Forgiving Our Fathers

Deep in the heart of every man lies a pure desire. A desire to provide, to protect, to do well for themselves and those in their care. As we grow in age and wisdom, we come to a point where we can look back and reflect upon the man who raised us. What role did he play? How does his transmission of masculine energy affect us in our daily lives?

For many of us, we had distant fathers. Fathers who worked and toiled with their hands, time, and energy to provide a better life. And yet more often than not, it came at a cost. Distant fathers who often were physically present, yet whose mental and emotional energies were often eaten up during days spent working with others or staring at screens. In their daily homecomings, often their own only place of sanctuary, can we blame them for perhaps desiring space and stillness from the swirl of children and play?

The masculine energies inside us deeply desire stillness, consciousness, and in many cases what can look like solitude. Sadly, in the modern industrious age, many of our fathers either were never given this space, or even had the awareness this was what they were seeking.

Charged with taking care of the family, often they did not have the inner resources or awareness of what it meant to take care of themselves. Ironically, this resulted in similar patterns we find many men and women still acting out today, that of distraction, passive aggressive behavior, and detachment.

Did we learn these patterns from our fathers? Or are these merely the most convenient ways humans cope with the stress of modern age?

In many cases, our fathers’ most intangible gift to the next generation was space and ground to discover things such as emotional intelligence, energy attunement, and the broader needs of what it means to be a human.

Often the deepest wounding for our fathers is not being acknowledged for the challenge and struggle they faced while raising a family. So many fathers go far too long without hearing from the lips of their sons and daughters that what they did made a difference, that it was appreciated, that it mattered.
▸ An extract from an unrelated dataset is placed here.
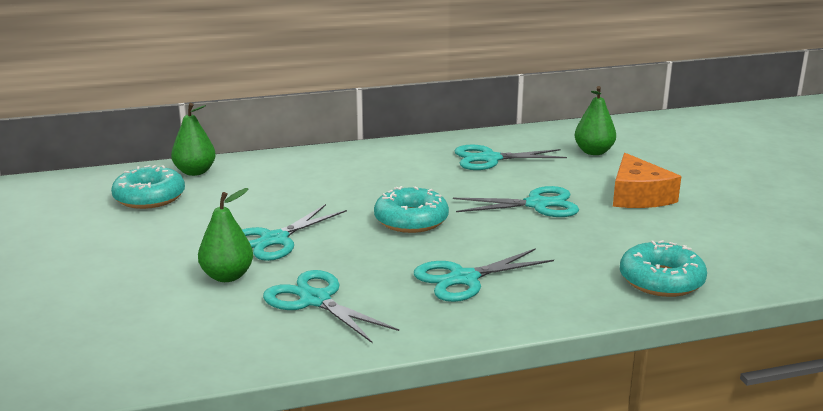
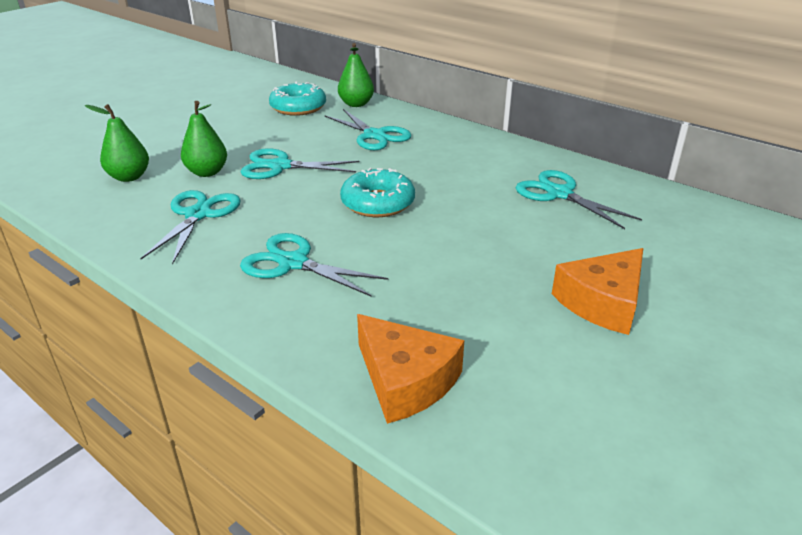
camera: 55 degrees right, 10 degrees up
(536, 204) = (492, 249): turquoise scissors -> turquoise scissors (374, 135)
(593, 152) = (674, 240): green pear -> green pear (129, 177)
(661, 280) = (405, 380): turquoise donut -> orange cheese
For many of us, the greatest gift we can offer to our fathers is an invitation that cannot be overlooked. That of forgiving our fathers.
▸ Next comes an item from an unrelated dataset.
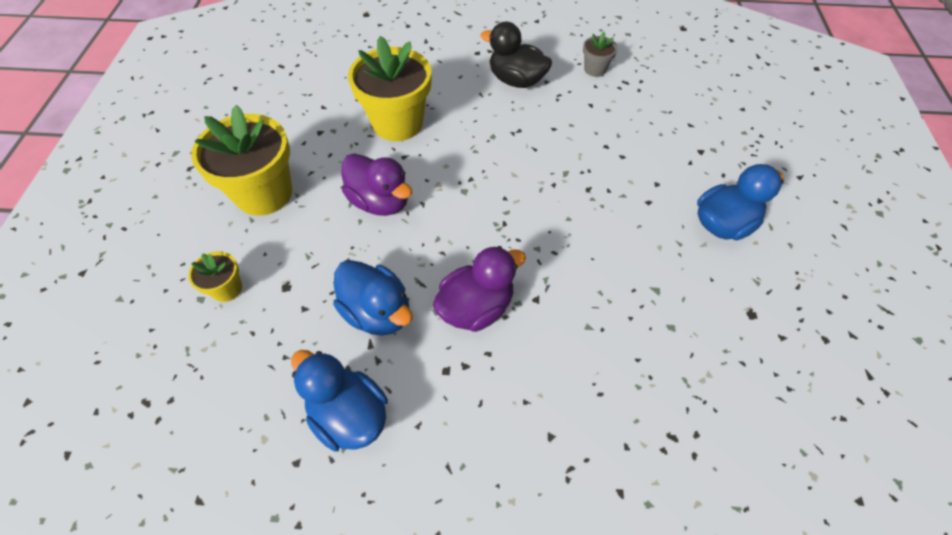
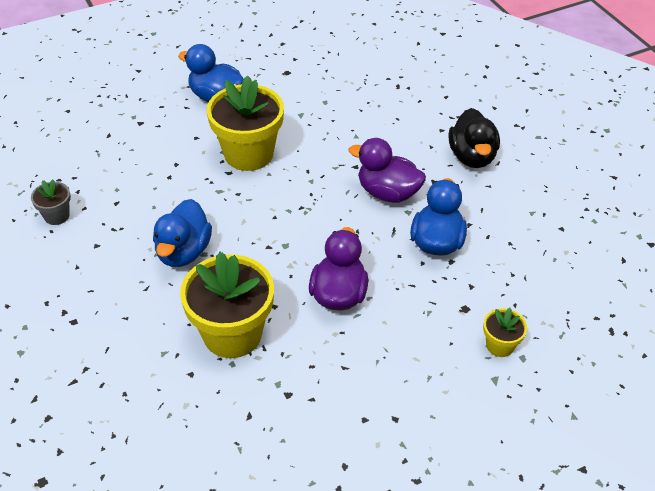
camera: 120 degrees left, 10 degrees down
(264, 193) = (395, 387): yellow flower pot -> yellow flower pot (248, 154)
(349, 414) = (513, 219): blue duck -> blue duck (183, 252)
(516, 80) = (108, 268): black duck -> black duck (472, 157)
Forgiving them for all the reasons we felt they didn’t do good enough, for all the times they acted in ways that had us feeling scared, confused, and alone. Forgiving them for their confusion and their own unresolved parental woundings, and recognizing how many just did not have the level of shared information, emotional education, and spiritual vocabulary that many us are now privileged to exercise.

Forgiving them for all the ways we now see how they raised us affects our lives, both good and bad, and seeing the heart of a man who in many cases silently struggled with the same with internal dissonance of a capitalistic culture many of us now recognize as foundationally broken and flawed in its approach to human being.
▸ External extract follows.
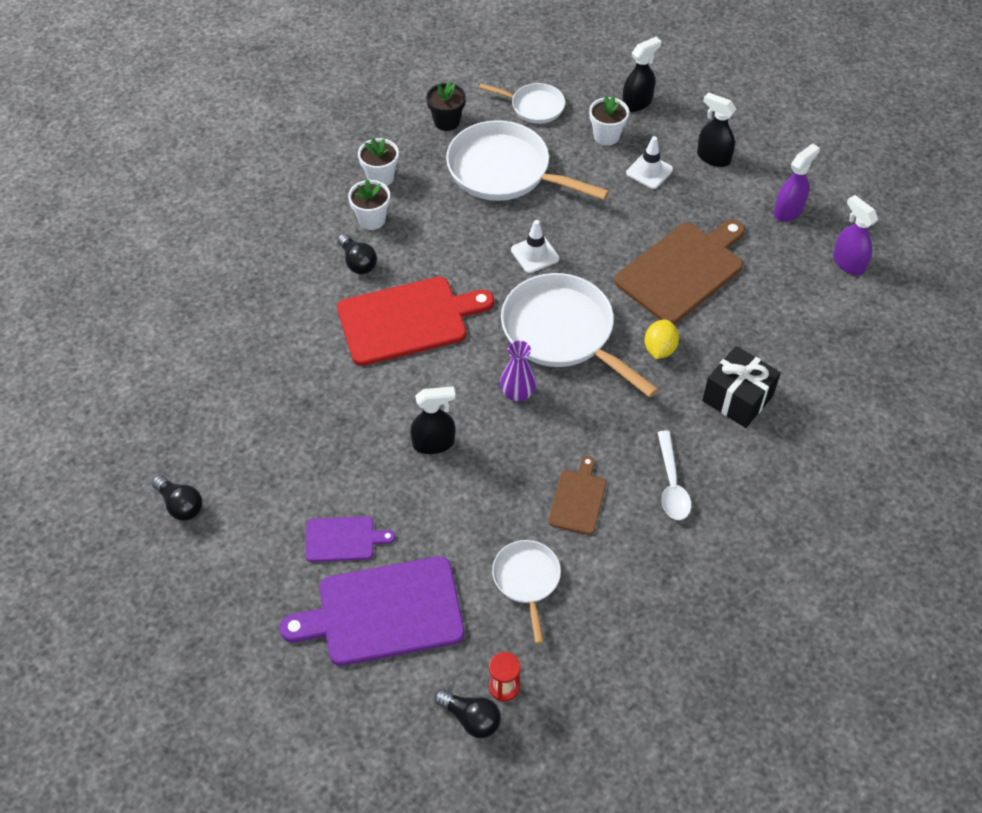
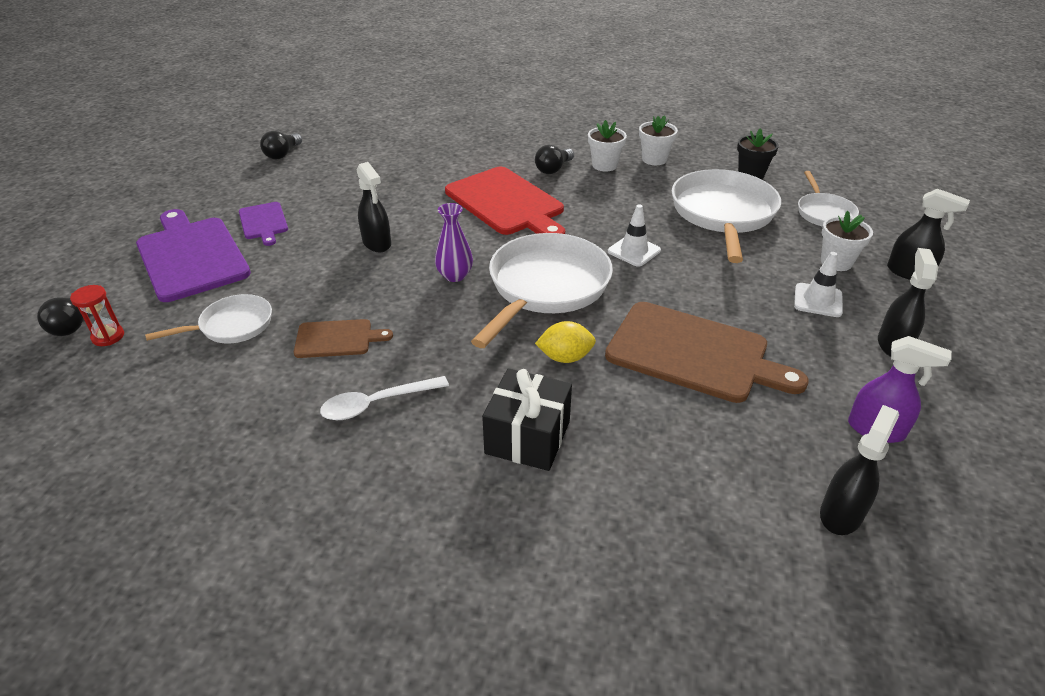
camera: 70 degrees right, 15 degrees down
(848, 263) = (841, 513): purple spray bottle -> black spray bottle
Practically, it may be useful to speak the words, share with siblings and loved ones, or even write a letter which allows the emotion of appreciation and forgiveness to be felt. In fact, for real healing to occur it is often as essential for us to feel these emotions as it is for our fathers.

It is important to note that these emotions don’t have to be happy and that there may never be a resolution. If the wounds are too deep, they’ve already passed on, or the distance between your hearts is simply too great know that this process can be as much for ourselves as it is for our father. As we gift this to our fathers, with no expectation and only reverence for what they did, or tried to do, or even failed to do, we create a clearer space for ourselves and our own daughters and sons.

This process can be confronting and it may take time, especially if our upbringing came with flavors of trauma, as it requires us to take deep personal responsibility for what has happened to us in our lives. This isn’t always fair. What happened, or didn’t happen, isn’t always right. But until we step forward from victim and blame to ownership and empowerment, we will still only be children raising children, instead of men and women raising up ourselves and the next generation towards a shared vision of hope, goodness, and peace.